Massive investments in AI hyperscalers are not the end game. They are laying foundational infrastructure, like the 19th-century electrical grid, which will enable a future explosion of derivative applications across all industries.
The long-held Silicon Valley belief that 'the best tech always wins' is a dangerous myth. For the next decade, success will be determined by distribution strategy—the ability to reach customers at scale—not just technical prowess.
A simple heuristic to define deep tech: if you overhear a startup's pitch and think, 'I have no idea how to build that,' it's likely deep tech. This moves beyond jargon to a practical, intuitive understanding.
Limited Partners and VCs increasingly believe the SaaS investment thesis has 'run its course' for generating massive returns.

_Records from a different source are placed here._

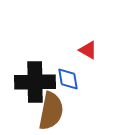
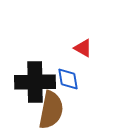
red triangle: moved 5 px left, 2 px up
brown semicircle: moved 1 px up
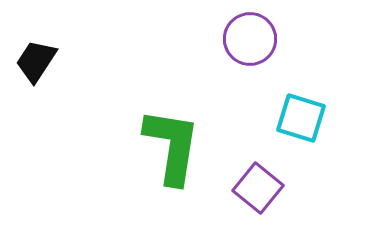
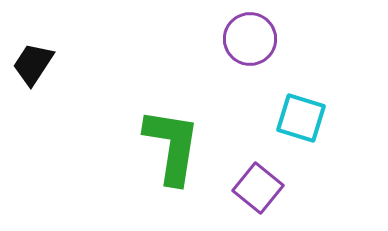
black trapezoid: moved 3 px left, 3 px down
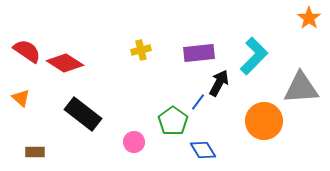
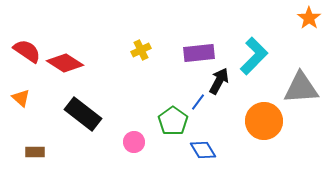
yellow cross: rotated 12 degrees counterclockwise
black arrow: moved 2 px up
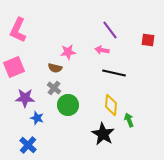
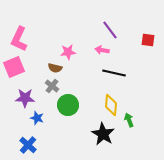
pink L-shape: moved 1 px right, 9 px down
gray cross: moved 2 px left, 2 px up
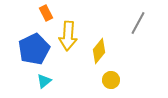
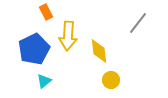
orange rectangle: moved 1 px up
gray line: rotated 10 degrees clockwise
yellow diamond: rotated 45 degrees counterclockwise
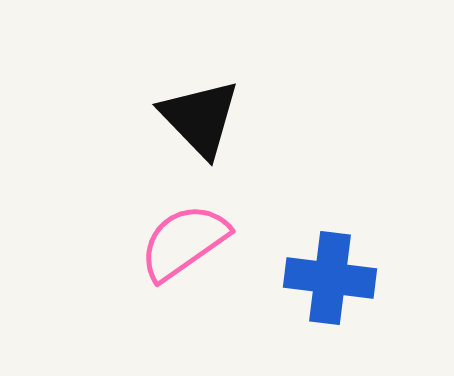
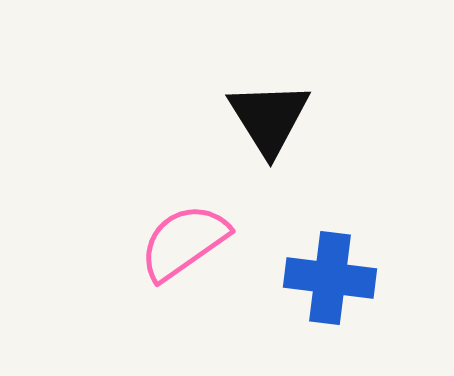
black triangle: moved 69 px right; rotated 12 degrees clockwise
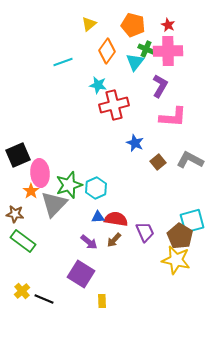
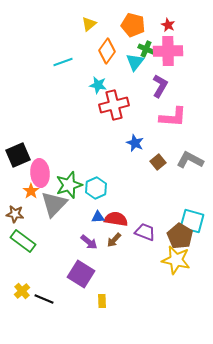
cyan square: rotated 30 degrees clockwise
purple trapezoid: rotated 45 degrees counterclockwise
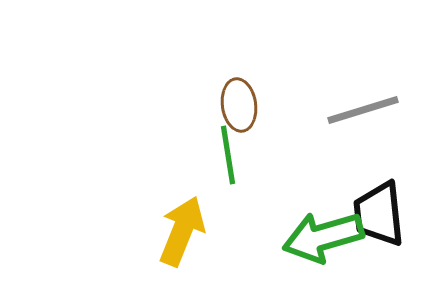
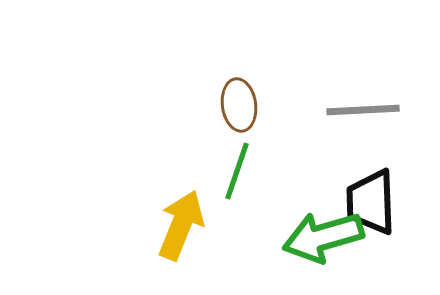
gray line: rotated 14 degrees clockwise
green line: moved 9 px right, 16 px down; rotated 28 degrees clockwise
black trapezoid: moved 8 px left, 12 px up; rotated 4 degrees clockwise
yellow arrow: moved 1 px left, 6 px up
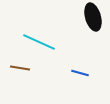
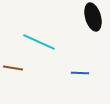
brown line: moved 7 px left
blue line: rotated 12 degrees counterclockwise
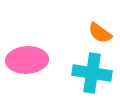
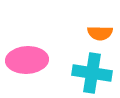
orange semicircle: rotated 35 degrees counterclockwise
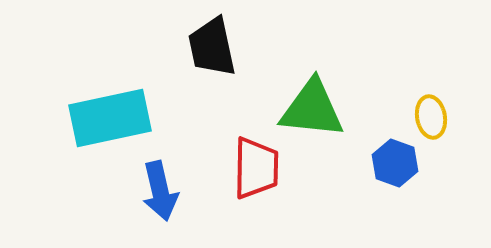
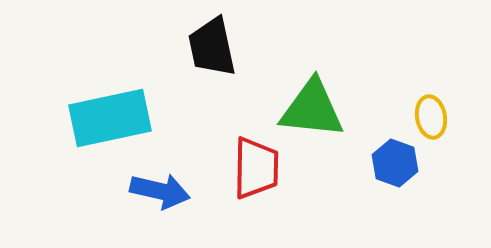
blue arrow: rotated 64 degrees counterclockwise
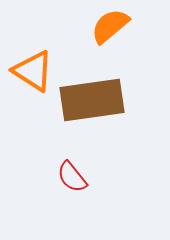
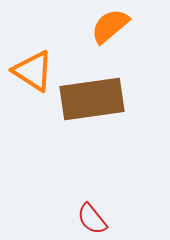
brown rectangle: moved 1 px up
red semicircle: moved 20 px right, 42 px down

This perception is driving capital flow into deep tech, now viewed as the next wave for outsized performance.
Deep tech is highly varied (space, robotics, bio). VCs accustomed to the homogenous SaaS playbook lack the expertise to underwrite these diverse areas, so they default to chasing a few consensus 'winners,' causing unhealthy capital concentration.
Series A investors have become fixated on unrealistic '10x year-over-year growth' metrics. This creates a difficult funding environment for fundamentally strong companies that are growing at a more sustainable but less hyped 3-4x rate.
Large companies dismiss opportunities that aren't massive enough to impact their market cap (e.g., 'just a $2 billion opportunity'). This creates openings for startups to dominate valuable niches that incumbents ignore due to their own scale.
The common saying 'You'll be replaced by someone using AI' is a fallacy. Many core venture capital functions are susceptible to direct replacement by AI, and VCs who ignore this risk doing so at their own peril.